• _Source extract_
▼

Ari Armstrong, Right To Arms

Gun-restriction legislators displayed profound ignorance on subject

Wouldn’t it be nice if legislators who regard it as their responsibility to tell the rest of us how to live—and to fine us or lock us in a cage if we disobey—actually understood the issues about which they are legislating?

During the recently concluded legislative session, Colorado Democrats drove through a variety of gun restrictions, including one to criminalize the exchange of gun magazines that hold more than fifteen rounds and another to force gun buyers to pay a fee to exercise their Constitutional rights.

The problems with those measures are a topic for another day—here the point is that many of the Democrats supporting gun restrictions displayed profound ignorance about firearms, self-defense, and even their own bills. While that fact by itself does not prove the bills are bad, it certainly warrants reasonable suspicion about them. Consider the most prominent examples.

1. State Senator Evie Hudak gave a heartless, condescending, and erroneous response to a rape victim who had testified about the importance of armed self-defense. Hudak said, “Actually statistics are not on your side even if you had a gun. And, chances are that if you would have had a gun, then he would have been able to get that from you and possibly use it against you. The Colorado Coalition Against Gun Violence says that for every one woman who used a handgun to kill someone in self-defense, 83 were murdered by them.”

However, Hudak’s statistics were totally bogus—she was misinterpreting out-of-date statistics from the anti-gun Violence Policy Center. The statistics had nothing to do with the effectiveness of armed self-defense. And the original statistics were misleading, as self-defense usually entails a gun or injuring the perpetrator, not killing him.

Clearly armed women can and do stop rapists: The Cato Institute’s study Tough Targets reviews numerous such cases.

2. On national television, Senate President John Morse cavalierly and wrongly dismissed concerns that various gun bills violate the Second Amendment. He told Rachel Maddow, “We get the point that some of these folks think their Second Amendment rights are being abridged and even though we know darn good and well that’s not true. It’s not worth getting into that argument with them. Just move along and don’t read anymore of these than you absolutely have to.”

However, concerns about Constitutional liberties are well-founded—just as they would be if the legislature instead proposed restrictions on speech. For example, when testifying about the magazine bill, Dave Kopel—one of the world’s preeminent authorities on the Second Amendment—said, “What does the Second Amendment mean today? Look at how people actually exercise the right…. For the practical exercise of that right, rifle magazines up to thirty [rounds], handgun magazines up to twenty [rounds], are within the Supreme Court’s ‘common use’ test.”

▲

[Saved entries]

▼

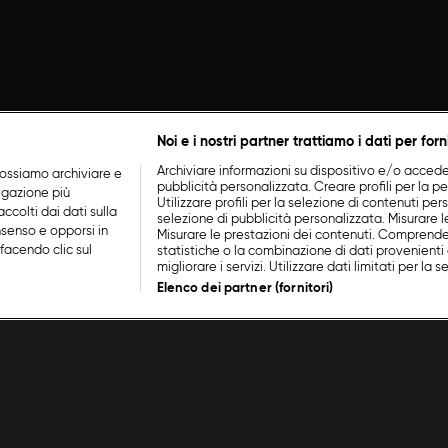
Noi e i nostri partner trattiamo i dati per forn
Archiviare informazioni su dispositivo e/o accederv
ossiamo archiviare e
pubblicità personalizzata. Creare profili per la p
vigazione più
Utilizzare profili per la selezione di contenuti perso
ccolti dai dati sulla
selezione di pubblicità personalizzata. Misurare l
nsenso e opporsi in
Misurare le prestazioni dei contenuti. Comprende
facendo clic sul
statistiche o la combinazione di dati provenienti 
migliorare i servizi. Utilizzare dati limitati per la 
Elenco dei partner (fornitori)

▲

• _Problem details_
Reproduce the passage of the gun-restriction article that begins at "Gun-restriction legislators displayed" and stops after "their Constitutional rights.", swapping "legislative session" for "lawmaking session".

• _Exercise result_
Gun-restriction legislators displayed profound ignorance on subject

Wouldn’t it be nice if legislators who regard it as their responsibility to tell the rest of us how to live—and to fine us or lock us in a cage if we disobey—actually understood the issues about which they are legislating?

During the recently concluded lawmaking session, Colorado Democrats drove through a variety of gun restrictions, including one to criminalize the exchange of gun magazines that hold more than fifteen rounds and another to force gun buyers to pay a fee to exercise their Constitutional rights.